[Study material]
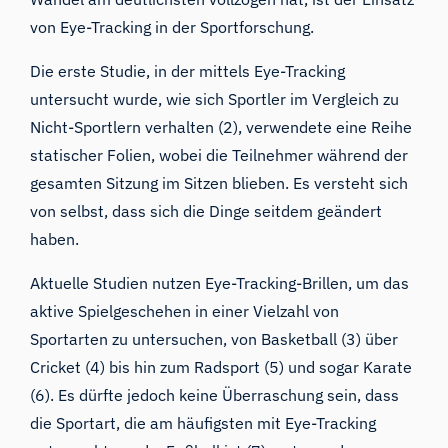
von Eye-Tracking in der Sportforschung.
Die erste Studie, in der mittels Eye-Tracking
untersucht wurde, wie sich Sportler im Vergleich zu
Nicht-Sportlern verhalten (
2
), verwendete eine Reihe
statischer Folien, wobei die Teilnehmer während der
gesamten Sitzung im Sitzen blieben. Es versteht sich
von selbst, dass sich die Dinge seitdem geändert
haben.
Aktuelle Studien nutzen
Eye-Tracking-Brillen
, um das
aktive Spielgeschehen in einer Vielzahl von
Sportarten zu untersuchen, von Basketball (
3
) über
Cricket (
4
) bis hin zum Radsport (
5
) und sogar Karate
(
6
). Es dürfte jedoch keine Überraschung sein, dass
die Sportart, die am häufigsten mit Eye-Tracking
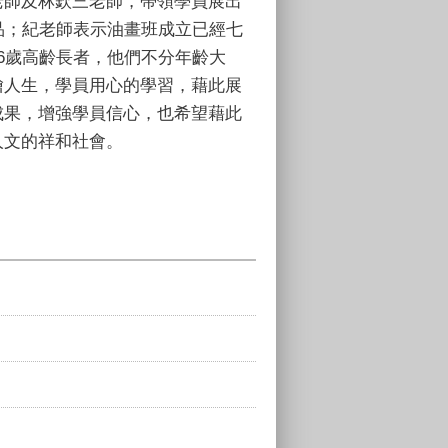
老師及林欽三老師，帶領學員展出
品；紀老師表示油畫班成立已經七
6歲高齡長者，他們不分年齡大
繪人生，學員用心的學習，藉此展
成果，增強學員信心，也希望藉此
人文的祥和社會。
[/Study material]
[Study material]
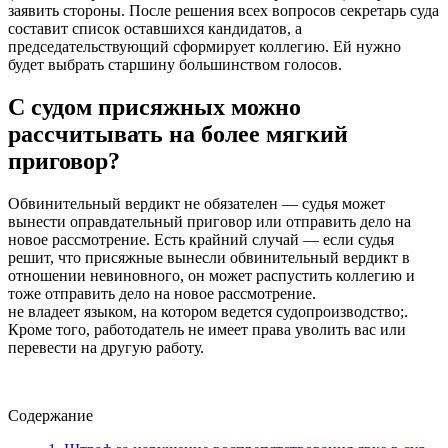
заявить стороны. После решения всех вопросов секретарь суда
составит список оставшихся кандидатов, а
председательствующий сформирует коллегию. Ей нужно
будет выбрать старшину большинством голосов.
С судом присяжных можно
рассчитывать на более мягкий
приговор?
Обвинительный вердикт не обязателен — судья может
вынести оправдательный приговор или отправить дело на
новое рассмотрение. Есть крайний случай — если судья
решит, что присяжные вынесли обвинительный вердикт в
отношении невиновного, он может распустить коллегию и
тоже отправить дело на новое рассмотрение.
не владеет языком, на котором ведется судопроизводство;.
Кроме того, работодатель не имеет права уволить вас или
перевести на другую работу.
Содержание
[/Study material]
Instructions to follow.
Set down, unchanged, only those lines above that fall between the line with "von Eye-Tracking in der Sportforschung." and the line with "Überraschung sein, dass", the two end lines included.

Response to the exercise.
von Eye-Tracking in der Sportforschung.
Die erste Studie, in der mittels Eye-Tracking
untersucht wurde, wie sich Sportler im Vergleich zu
Nicht-Sportlern verhalten (
2
), verwendete eine Reihe
statischer Folien, wobei die Teilnehmer während der
gesamten Sitzung im Sitzen blieben. Es versteht sich
von selbst, dass sich die Dinge seitdem geändert
haben.
Aktuelle Studien nutzen
Eye-Tracking-Brillen
, um das
aktive Spielgeschehen in einer Vielzahl von
Sportarten zu untersuchen, von Basketball (
3
) über
Cricket (
4
) bis hin zum Radsport (
5
) und sogar Karate
(
6
). Es dürfte jedoch keine Überraschung sein, dass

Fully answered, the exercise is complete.